» **PROBLEM SET**
A – Do the following statements agree with the Stooges concert account? For each, answer yes or no and quote the words of the text that decide it. (i) The gig took place in a gym at Otterbein. (ii) The audience disliked the opening band. (iii) Iggy's mike cord let him reach the students at the back of the gym.
B – Translate this sentence from the Stooges concert account into Spanish: "When The Stooges walked onstage, though, you could feel the entire vibe of the room shift."

» **TEXT PASSAGE**
Content starts

Friday night arrived and we drove to Westerville in Dave’s mom’s car.  The gig was in a gym at Otterbein.  It was a junior/senior mixer but nobody paid much attention to the fact that we were obviously too young to be there.  There were maybe 200 kids there, the very large majority rather proper Otterbein college students, and a sprinkling of adult faculty chaperones.  (Otterbein was, and is, a pretty swanky school.)  The opening band was okay, some hippie conglomeration that the audience grooved to in a righteously mellow manner.  When The Stooges walked onstage, though, you could feel the entire vibe of the room shift.  The band moved like gunslingers.  They strapped on their guitars like they were six-guns, and just like townspeople in the Old West the Otterbein audience could sense that mayhem was imminent.  From Ron Asheton’s first Marshall-amplified Fender Strat chord the band was fucking DEAFENING.  You could almost FEEL the air move around you when Dave Alexander and Scott Asheton kicked in the bass & drums.  And when Iggy started to dance and spit out the lyrics to “1969” the crowd KNEW they were in for a long night, or a scary ride, or both. 

By the end of the second song there were 180 people at the extreme other end of the gym and maybe 20 of us left up front, leaning on the edge of the stage, staring up at the spectacle in front of us.  (And I swear a couple of those 20 looked like AWOL draftee servicemen.)  Iggy made a couple of half-hearted attempts to engage the frightened college students and faculty chaperones cowering at the back of the gym, leaping over the heads of those of us at the front, but the mike cord wasn’t anywhere near long enough for him to reach them.  I don’t remember how long they played, I don’t remember any specific songs other than “1969,”  “I Wanna Be Your Dog,” and “No Fun.”  I know at least two songs lasted more than 15 minutes, with Iggy dancing and occasionally moaning out improvised lyrics, Ron sawing out wah-wah guitar leads and Dave & Scott anchoring the blitzkrieg, serving as gravity, holding everything down to earth.  Man, do I miss rampant displays of raw power like that these days.  (And Raw Power was still one James Williamson and four years away.)

Content ends

Records from a data collection:
Content starts

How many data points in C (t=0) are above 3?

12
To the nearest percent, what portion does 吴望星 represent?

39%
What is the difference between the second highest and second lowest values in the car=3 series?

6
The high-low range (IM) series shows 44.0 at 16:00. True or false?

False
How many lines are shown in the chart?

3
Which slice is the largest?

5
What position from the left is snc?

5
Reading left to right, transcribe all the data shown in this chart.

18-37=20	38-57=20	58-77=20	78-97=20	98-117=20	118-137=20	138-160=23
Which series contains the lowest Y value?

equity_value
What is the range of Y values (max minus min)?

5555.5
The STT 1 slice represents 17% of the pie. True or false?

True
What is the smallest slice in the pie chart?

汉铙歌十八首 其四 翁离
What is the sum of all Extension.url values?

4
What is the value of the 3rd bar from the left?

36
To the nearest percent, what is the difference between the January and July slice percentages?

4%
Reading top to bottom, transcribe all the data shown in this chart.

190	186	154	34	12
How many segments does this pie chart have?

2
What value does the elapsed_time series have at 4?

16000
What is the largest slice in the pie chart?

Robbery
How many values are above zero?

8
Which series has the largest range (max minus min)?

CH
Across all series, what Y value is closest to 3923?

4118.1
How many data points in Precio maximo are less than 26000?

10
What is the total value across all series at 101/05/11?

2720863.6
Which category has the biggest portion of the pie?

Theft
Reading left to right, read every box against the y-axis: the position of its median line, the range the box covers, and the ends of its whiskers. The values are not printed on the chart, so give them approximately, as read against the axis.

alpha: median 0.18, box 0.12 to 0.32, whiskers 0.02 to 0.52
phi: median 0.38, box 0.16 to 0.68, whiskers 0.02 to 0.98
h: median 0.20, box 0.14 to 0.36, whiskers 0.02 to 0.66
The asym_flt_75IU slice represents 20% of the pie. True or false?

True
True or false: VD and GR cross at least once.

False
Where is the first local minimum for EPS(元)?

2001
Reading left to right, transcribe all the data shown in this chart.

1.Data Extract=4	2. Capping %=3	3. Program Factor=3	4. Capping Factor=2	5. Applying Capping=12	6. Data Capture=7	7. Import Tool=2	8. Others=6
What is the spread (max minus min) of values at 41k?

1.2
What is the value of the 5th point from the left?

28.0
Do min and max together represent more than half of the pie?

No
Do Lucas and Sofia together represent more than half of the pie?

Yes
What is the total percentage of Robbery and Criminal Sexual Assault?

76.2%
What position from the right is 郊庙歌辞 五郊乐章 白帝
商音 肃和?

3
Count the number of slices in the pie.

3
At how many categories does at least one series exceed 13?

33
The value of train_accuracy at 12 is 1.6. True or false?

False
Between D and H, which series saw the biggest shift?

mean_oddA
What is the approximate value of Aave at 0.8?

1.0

Content ends

» **TASK SOLUTIONS**
A –
(i) Yes: "The gig was in a gym at Otterbein."
(ii) No: "some hippie conglomeration that the audience grooved to in a righteously mellow manner."
(iii) No: "the mike cord wasn’t anywhere near long enough for him to reach them."

B – Sin embargo, cuando The Stooges salieron al escenario, se podía sentir cómo cambiaba todo el ambiente de la sala.